▶ _INPUT FOR THIS TASK_:
------------------------------------------------

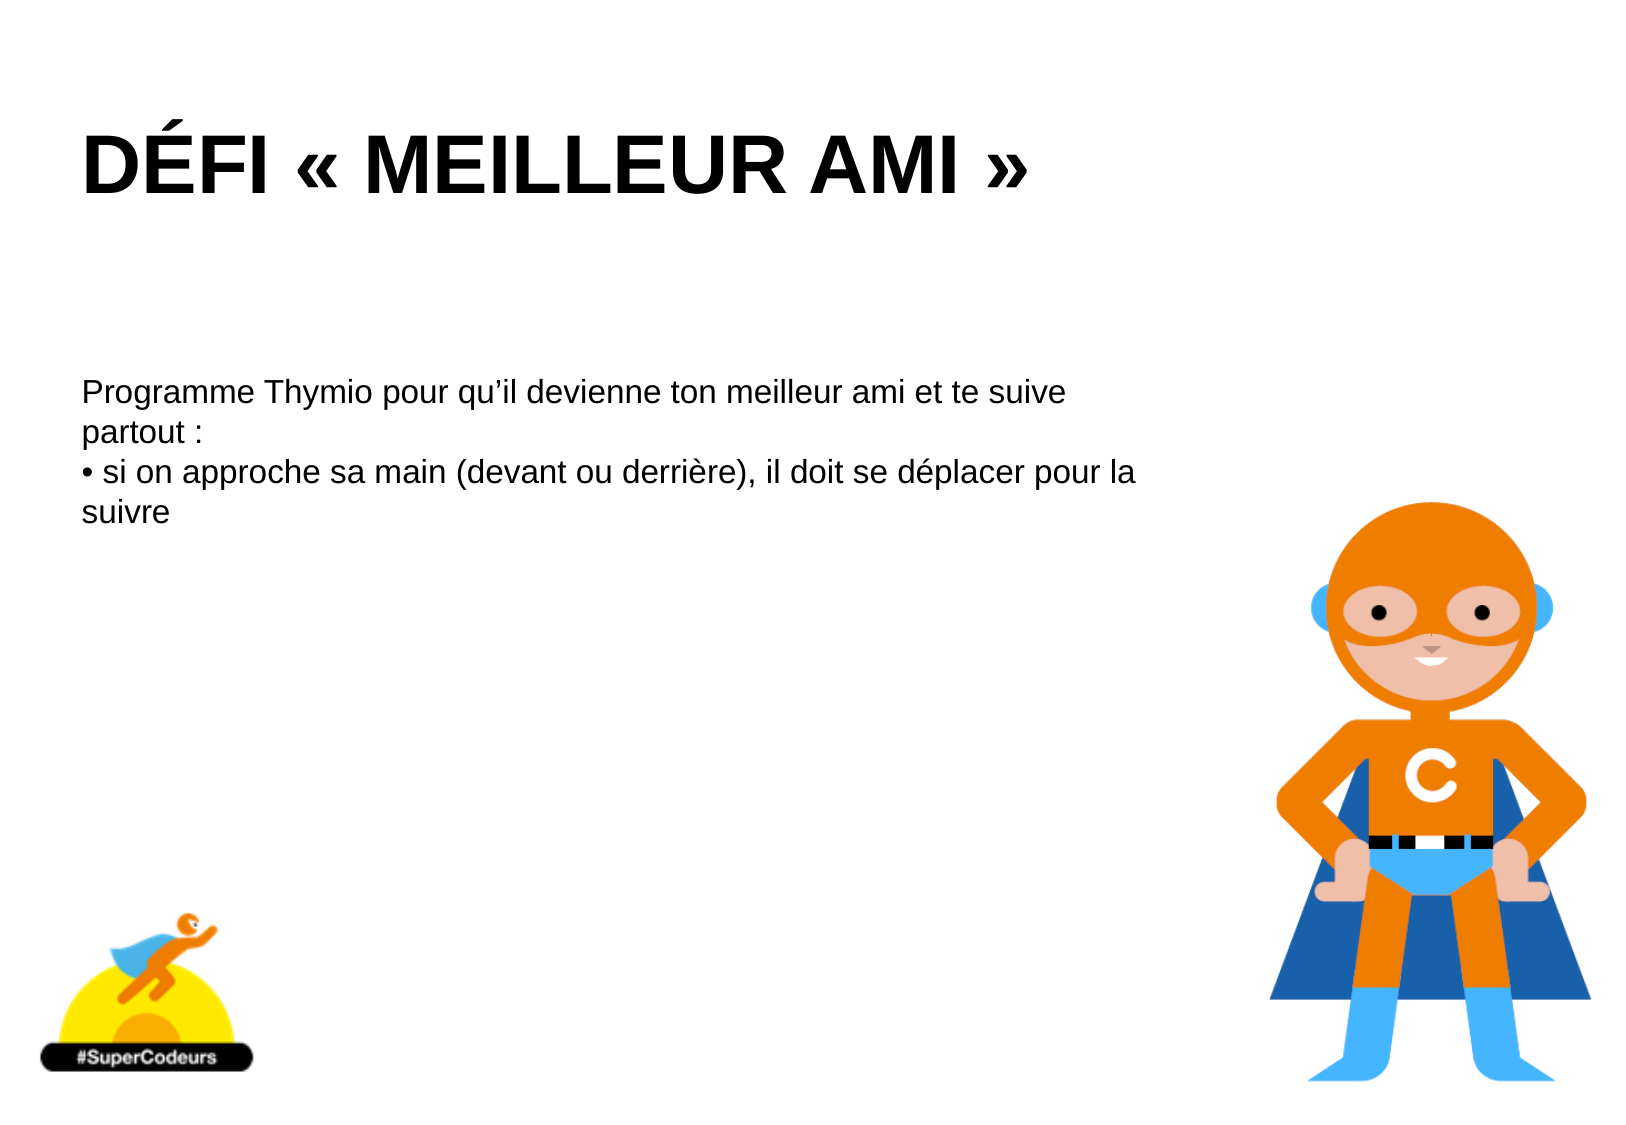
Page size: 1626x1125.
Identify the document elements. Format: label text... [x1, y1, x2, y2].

picture [22, 895, 276, 1087]
text_box DÉFI « MEILLEUR AMI » Programme Thymio pour qu’il devienne ton meilleur ami et te suive partout : • si on approche sa main (devant ou derrière), il doit se déplacer pour la suivre [64, 93, 1178, 716]
picture [1269, 481, 1614, 1094]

------------------------------------------------

▶ _HOW TO COMPLETE THIS TASK_: From the first line to the last, print the records exactly; leave out the pictures.

▶ _SOLUTION TO THE PROBLEM_:
Page size: 1626x1125.
Identify the document elements. Format: label text... [x1, y1, x2, y2].

picture [22, 895, 276, 1087]
text_box DÉFI « MEILLEUR AMI » Programme Thymio pour qu’il devienne ton meilleur ami et te suive partout : • si on approche sa main (devant ou derrière), il doit se déplacer pour la suivre [64, 93, 1178, 716]
picture [1269, 481, 1614, 1094]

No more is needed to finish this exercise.